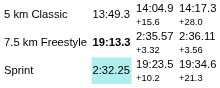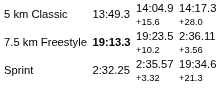7.5 km Freestyle | column 5: 2:35.57 +3.32 -> 19:23.5 +10.2
Sprint | column 3: paleturquoise background -> no background
Sprint | column 5: 19:23.5 +10.2 -> 2:35.57 +3.32
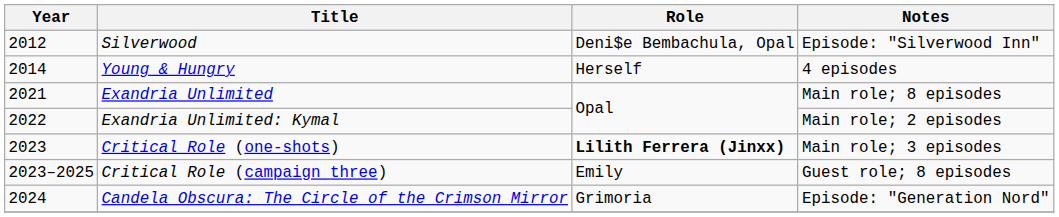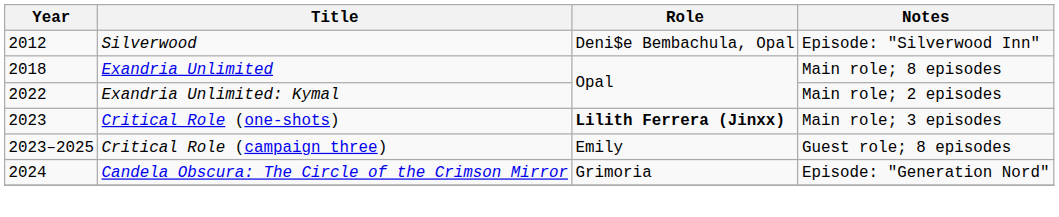- row: 2014 | Young & Hungry | Herself | 4 episodes
Exandria Unlimited | Year: 2021 -> 2018
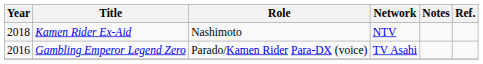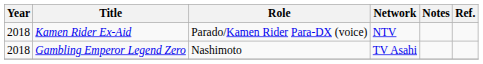Kamen Rider Ex-Aid | Role: Nashimoto -> Parado/Kamen Rider Para-DX (voice)
Gambling Emperor Legend Zero | Year: 2016 -> 2018
Gambling Emperor Legend Zero | Role: Parado/Kamen Rider Para-DX (voice) -> Nashimoto
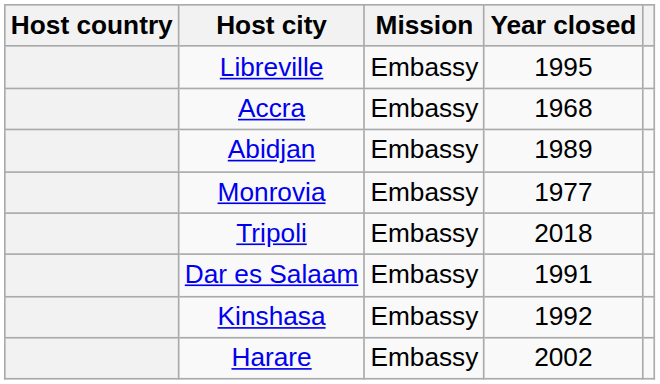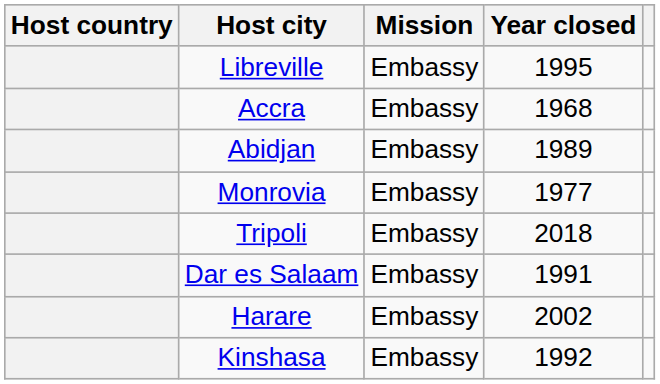rows swapped: Kinshasa <-> Harare
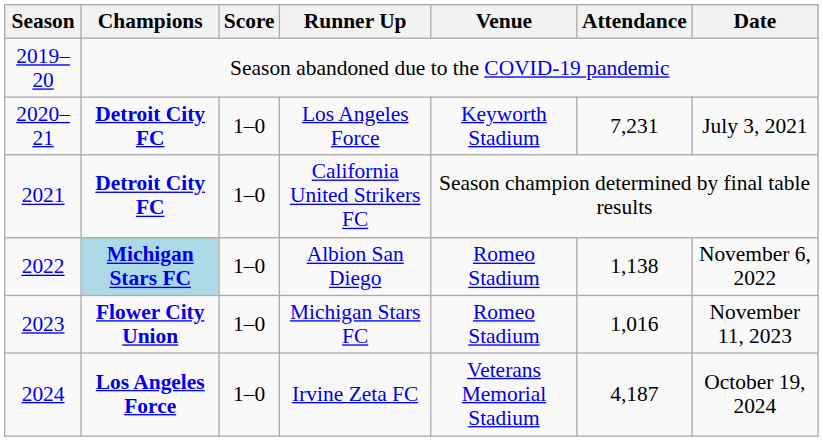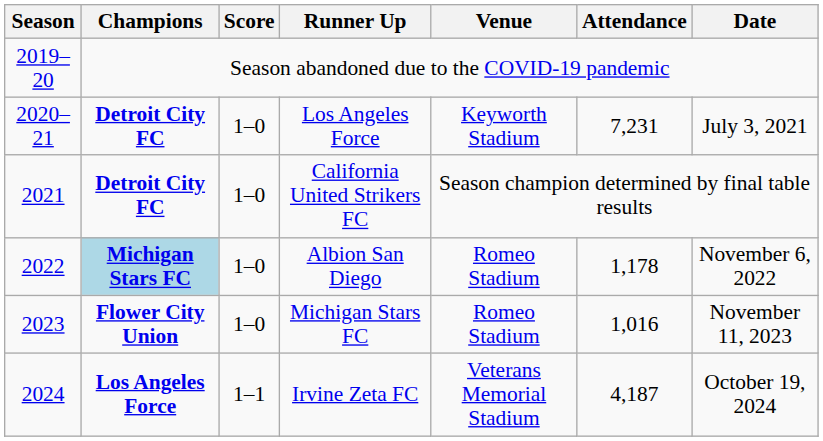Albion San Diego | Attendance: 1,138 -> 1,178
Irvine Zeta FC | Score: 1–0 -> 1–1
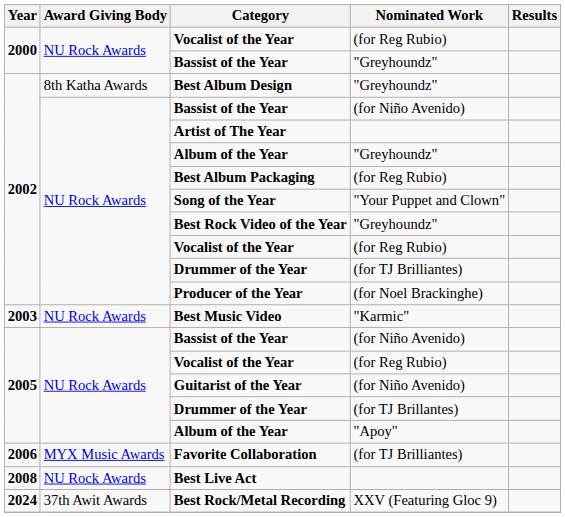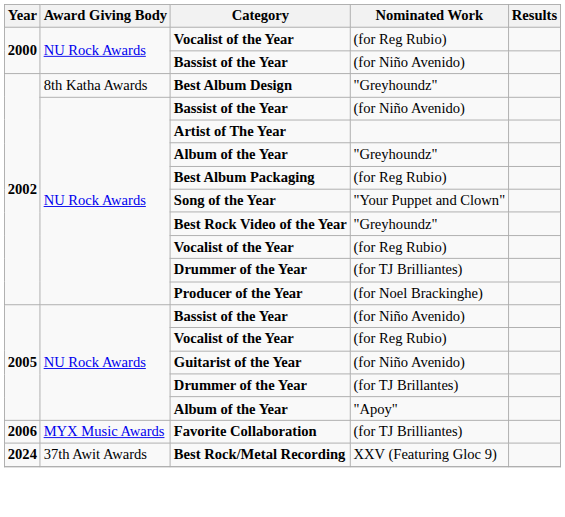2000 / Bassist of the Year | Nominated Work: "Greyhoundz" -> (for Niño Avenido)
- row: 2003 | NU Rock Awards | Best Music Video | "Karmic"
- row: 2008 | NU Rock Awards | Best Live Act
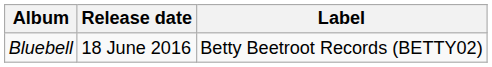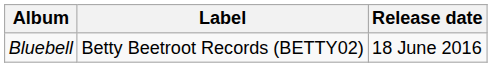columns swapped: Release date <-> Label
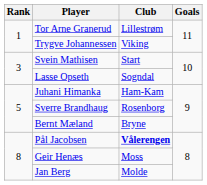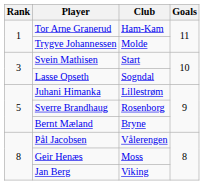Tor Arne Granerud | Club: Lillestrøm -> Ham-Kam
Trygve Johannessen | Club: Viking -> Molde
Juhani Himanka | Club: Ham-Kam -> Lillestrøm
Pål Jacobsen | Club: bold -> normal
Jan Berg | Club: Molde -> Viking
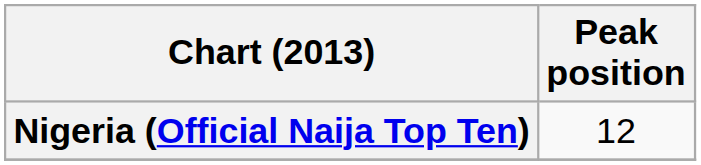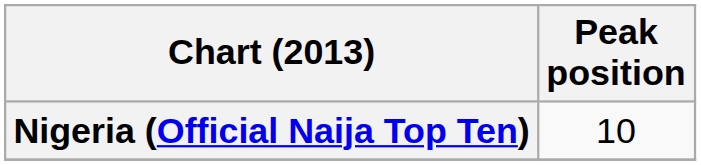Nigeria (Official Naija Top Ten) | Peak position: 12 -> 10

- - -

◆ Direction: Copy the lines above, starting with the first and going on through the line with "Trygve Johannessen | Club: Viking -> Molde", both included. Leave the pictures out of your copy.

◆ Solution to the exercise:
7.5 km Freestyle | column 5: 2:35.57 +3.32 -> 19:23.5 +10.2
Sprint | column 3: paleturquoise background -> no background
Sprint | column 5: 19:23.5 +10.2 -> 2:35.57 +3.32
- row: 2014 | Young & Hungry | Herself | 4 episodes
Exandria Unlimited | Year: 2021 -> 2018
Kamen Rider Ex-Aid | Role: Nashimoto -> Parado/Kamen Rider Para-DX (voice)
Gambling Emperor Legend Zero | Year: 2016 -> 2018
Gambling Emperor Legend Zero | Role: Parado/Kamen Rider Para-DX (voice) -> Nashimoto
rows swapped: Kinshasa <-> Harare
Albion San Diego | Attendance: 1,138 -> 1,178
Irvine Zeta FC | Score: 1–0 -> 1–1
2000 / Bassist of the Year | Nominated Work: "Greyhoundz" -> (for Niño Avenido)
- row: 2003 | NU Rock Awards | Best Music Video | "Karmic"
- row: 2008 | NU Rock Awards | Best Live Act
columns swapped: Release date <-> Label
Tor Arne Granerud | Club: Lillestrøm -> Ham-Kam
Trygve Johannessen | Club: Viking -> Molde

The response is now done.